> [Task]: Only the lines from the opening of the material through the line bearing "Quite difficult to" should be reproduced, exactly and without pictures.

> [Records to process]:
□ □ □ □ □ □ □

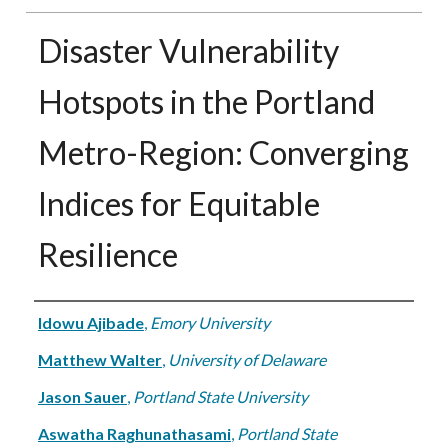
Disaster Vulnerability
Hotspots in the Portland
Metro-Region: Converging
Indices for Equitable
Resilience
Authors
Idowu Ajibade
,
Emory University
Matthew Walter
,
University of Delaware
Jason Sauer
,
Portland State University
Aswatha Raghunathasami
,
Portland State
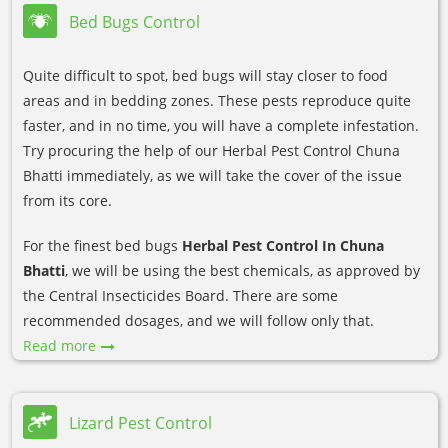
Bed Bugs Control
Quite difficult to spot, bed bugs will stay closer to food
areas and in bedding zones. These pests reproduce quite
faster, and in no time, you will have a complete infestation.
Try procuring the help of our Herbal Pest Control Chuna
Bhatti immediately, as we will take the cover of the issue
from its core.
For the finest bed bugs
Herbal Pest Control In Chuna
Bhatti
, we will be using the best chemicals, as approved by
the Central Insecticides Board. There are some
recommended dosages, and we will follow only that.
Read more
Lizard Pest Control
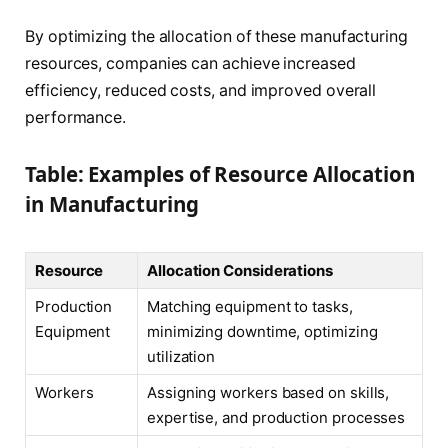
By optimizing the allocation of these manufacturing
resources, companies can achieve increased
efficiency, reduced costs, and improved overall
performance.
Table: Examples of Resource Allocation
in Manufacturing
Resource
Allocation Considerations
Production
Matching equipment to tasks,
Equipment
minimizing downtime, optimizing
utilization
Workers
Assigning workers based on skills,
expertise, and production processes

□ □ □ □ □ □ □

> [Answer for the task]:
Disaster Vulnerability
Hotspots in the Portland
Metro-Region: Converging
Indices for Equitable
Resilience
Authors
Idowu Ajibade
,
Emory University
Matthew Walter
,
University of Delaware
Jason Sauer
,
Portland State University
Aswatha Raghunathasami
,
Portland State
Bed Bugs Control
Quite difficult to spot, bed bugs will stay closer to food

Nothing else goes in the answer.